The Australian-listed telecommunications company announced on Friday (22 May) that the Sale and Purchase Agreement between Simba Telecom and Keppel Konnect, alongside Konnectivity, had ceased to have effect.

The agreement, originally announced on 11 August 2025, involved Simba’s proposed purchase of shares in M1 Limited in a deal valued at S$1.43 billion.

Regulatory approval condition unmet

Tuas said the termination followed the failure to secure relevant approvals from the Infocomm Media Development Authority (IMDA) before the long-stop date.

“The SPA has terminated and ceased to have effect as between the parties,” Keppel said in a separate statement issued on 22 May.

Keppel added that the termination was not expected to have any immediate material financial impact on the company.

The long-stop date for the transaction had previously been extended from its original timeline to 21 May 2026.

The proposed acquisition would have represented Singapore’s first telecommunications sector consolidation.

IMDA investigation halted review

The collapse of the transaction followed IMDA’s decision on 18 May to suspend its evaluation of the proposed consolidation “until further notice”.

The regulator said investigations were continuing into whether Simba had used radio frequency bands that were not assigned to it to provide mobile services.

IMDA said such conduct could amount to unauthorised spectrum use under the Telecommunications Act 1999 and could breach the conditions attached to Simba’s Facilities-Based Operations Licence.

“This would constitute unauthorised use of frequency spectrum, which is a breach of the Telecommunications Act 1999 and the conditions of Simba’s Facilities-Based Operations Licence,” IMDA said.

The authority added that enforcement action could follow if investigations confirmed the alleged breaches.

“As the investigation findings may be material to IMDA’s assessment of the proposed consolidation, IMDA has decided to suspend its review of the proposed consolidation until the investigation has been concluded,” it said.

Potential penalties and market impact

Tuas said Simba continued to cooperate with IMDA’s investigation and would continue operating in Singapore’s telecommunications market.

The company also said it would keep shareholders informed of developments linked to the investigation.

Under Singapore’s Telecommunications Act, IMDA can impose a financial penalty of S$1 million (US$780,700) or up to 10 per cent of a licensee’s annual turnover, whichever is higher, for breaches.

The proposed acquisition had been subject to regulatory approval under Singapore’s Telecom and Media Competition Code.

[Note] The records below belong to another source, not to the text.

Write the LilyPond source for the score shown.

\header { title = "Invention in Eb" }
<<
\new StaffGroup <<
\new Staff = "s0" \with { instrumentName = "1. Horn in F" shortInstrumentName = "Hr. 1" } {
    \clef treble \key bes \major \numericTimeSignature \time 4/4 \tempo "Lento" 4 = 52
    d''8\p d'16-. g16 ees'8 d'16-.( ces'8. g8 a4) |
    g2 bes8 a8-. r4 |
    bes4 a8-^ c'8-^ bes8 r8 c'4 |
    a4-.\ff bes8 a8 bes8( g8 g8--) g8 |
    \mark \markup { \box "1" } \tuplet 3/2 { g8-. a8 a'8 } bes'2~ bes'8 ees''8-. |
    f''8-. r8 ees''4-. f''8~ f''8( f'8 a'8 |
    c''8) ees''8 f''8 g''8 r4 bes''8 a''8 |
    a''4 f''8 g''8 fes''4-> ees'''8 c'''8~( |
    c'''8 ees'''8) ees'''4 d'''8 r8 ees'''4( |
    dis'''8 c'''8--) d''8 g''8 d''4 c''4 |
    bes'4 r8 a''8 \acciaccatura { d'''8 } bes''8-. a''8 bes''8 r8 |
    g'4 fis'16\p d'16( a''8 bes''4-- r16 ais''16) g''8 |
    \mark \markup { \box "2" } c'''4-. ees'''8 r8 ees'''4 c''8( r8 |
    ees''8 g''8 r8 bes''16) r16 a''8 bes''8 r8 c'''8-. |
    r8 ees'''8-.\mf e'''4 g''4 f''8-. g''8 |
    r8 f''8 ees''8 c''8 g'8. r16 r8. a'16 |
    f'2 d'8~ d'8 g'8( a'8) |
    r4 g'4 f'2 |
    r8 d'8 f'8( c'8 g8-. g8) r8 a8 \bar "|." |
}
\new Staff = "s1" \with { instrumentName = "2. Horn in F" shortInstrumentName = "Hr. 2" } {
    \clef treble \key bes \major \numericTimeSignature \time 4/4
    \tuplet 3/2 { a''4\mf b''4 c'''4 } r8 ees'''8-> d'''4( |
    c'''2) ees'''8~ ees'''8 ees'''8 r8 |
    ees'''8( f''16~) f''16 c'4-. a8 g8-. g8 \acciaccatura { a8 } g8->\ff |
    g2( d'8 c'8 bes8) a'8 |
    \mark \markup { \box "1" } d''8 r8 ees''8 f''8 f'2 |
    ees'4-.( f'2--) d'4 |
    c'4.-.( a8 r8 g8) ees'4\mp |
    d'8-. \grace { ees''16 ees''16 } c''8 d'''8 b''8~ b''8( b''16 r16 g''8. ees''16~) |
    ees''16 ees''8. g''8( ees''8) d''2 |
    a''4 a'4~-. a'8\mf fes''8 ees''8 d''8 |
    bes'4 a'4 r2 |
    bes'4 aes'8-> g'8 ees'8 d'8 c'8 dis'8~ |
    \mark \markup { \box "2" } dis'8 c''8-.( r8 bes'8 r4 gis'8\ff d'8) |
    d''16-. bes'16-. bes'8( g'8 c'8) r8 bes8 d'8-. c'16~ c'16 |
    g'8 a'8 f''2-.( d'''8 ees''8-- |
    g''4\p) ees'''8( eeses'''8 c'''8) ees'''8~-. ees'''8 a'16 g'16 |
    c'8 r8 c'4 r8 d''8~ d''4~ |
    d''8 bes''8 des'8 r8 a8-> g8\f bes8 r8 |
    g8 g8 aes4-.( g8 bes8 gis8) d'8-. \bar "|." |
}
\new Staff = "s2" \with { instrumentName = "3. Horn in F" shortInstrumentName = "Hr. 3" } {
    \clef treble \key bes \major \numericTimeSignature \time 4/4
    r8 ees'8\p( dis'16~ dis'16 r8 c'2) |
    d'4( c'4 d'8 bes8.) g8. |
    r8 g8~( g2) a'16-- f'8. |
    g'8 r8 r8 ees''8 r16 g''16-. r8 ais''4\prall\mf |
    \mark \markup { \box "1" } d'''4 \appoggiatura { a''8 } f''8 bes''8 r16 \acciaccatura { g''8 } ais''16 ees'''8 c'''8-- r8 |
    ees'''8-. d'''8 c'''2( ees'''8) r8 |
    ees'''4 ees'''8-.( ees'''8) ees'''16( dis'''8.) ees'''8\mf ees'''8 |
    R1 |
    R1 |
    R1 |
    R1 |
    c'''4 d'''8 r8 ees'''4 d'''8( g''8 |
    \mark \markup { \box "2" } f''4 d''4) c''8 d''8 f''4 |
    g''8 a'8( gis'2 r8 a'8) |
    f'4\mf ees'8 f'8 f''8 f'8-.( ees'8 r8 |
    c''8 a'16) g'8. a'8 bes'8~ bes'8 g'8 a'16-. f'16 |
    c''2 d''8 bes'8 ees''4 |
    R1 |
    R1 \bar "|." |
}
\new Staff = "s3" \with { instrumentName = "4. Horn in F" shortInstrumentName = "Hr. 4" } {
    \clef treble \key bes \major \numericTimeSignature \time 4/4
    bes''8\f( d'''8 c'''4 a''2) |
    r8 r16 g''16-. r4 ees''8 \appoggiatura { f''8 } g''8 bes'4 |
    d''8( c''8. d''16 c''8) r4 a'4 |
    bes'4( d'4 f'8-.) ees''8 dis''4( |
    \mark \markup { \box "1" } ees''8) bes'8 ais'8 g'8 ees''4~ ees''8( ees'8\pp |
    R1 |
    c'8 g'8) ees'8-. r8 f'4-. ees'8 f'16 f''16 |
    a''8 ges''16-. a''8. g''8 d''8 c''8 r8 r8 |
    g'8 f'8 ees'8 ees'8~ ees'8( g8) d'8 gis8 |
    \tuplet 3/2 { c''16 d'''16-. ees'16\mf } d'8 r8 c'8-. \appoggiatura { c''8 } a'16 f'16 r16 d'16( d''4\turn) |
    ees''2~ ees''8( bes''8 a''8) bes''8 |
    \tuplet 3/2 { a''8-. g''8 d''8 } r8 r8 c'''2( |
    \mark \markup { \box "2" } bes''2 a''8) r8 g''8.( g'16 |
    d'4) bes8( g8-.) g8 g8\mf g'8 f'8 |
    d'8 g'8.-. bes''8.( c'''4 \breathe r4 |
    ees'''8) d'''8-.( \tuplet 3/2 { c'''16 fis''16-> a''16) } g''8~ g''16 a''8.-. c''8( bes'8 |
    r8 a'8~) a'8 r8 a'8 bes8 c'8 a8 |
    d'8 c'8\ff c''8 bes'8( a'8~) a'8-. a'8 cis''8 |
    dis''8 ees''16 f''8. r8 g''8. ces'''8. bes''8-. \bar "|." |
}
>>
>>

The framework requires regulators to assess whether mergers could substantially reduce competition or raise wider public interest concerns.

IMDA also noted that M1 operates extensive mobile and broadband infrastructure across Singapore, requiring a “detailed and thorough” review process amid growing cybersecurity concerns and rising reliance on digital connectivity.

Industry consolidation questions remain

The collapse of the M1 transaction comes as questions remain over future consolidation opportunities within Singapore’s telecommunications sector.

Speaking on Thursday, Singtel Group chief executive Yuen Kuan Moon said the company was seeking clarification from regulators on whether it could participate in future consolidation moves.

“If we are able to participate in the consolidation, we will definitely evaluate where are the opportunities and how we would help lift the industry altogether in Singapore,” Yuen said.

The proposed acquisition was first announced in August last year when Keppel disclosed plans to divest M1 to Simba as part of its portfolio restructuring strategy.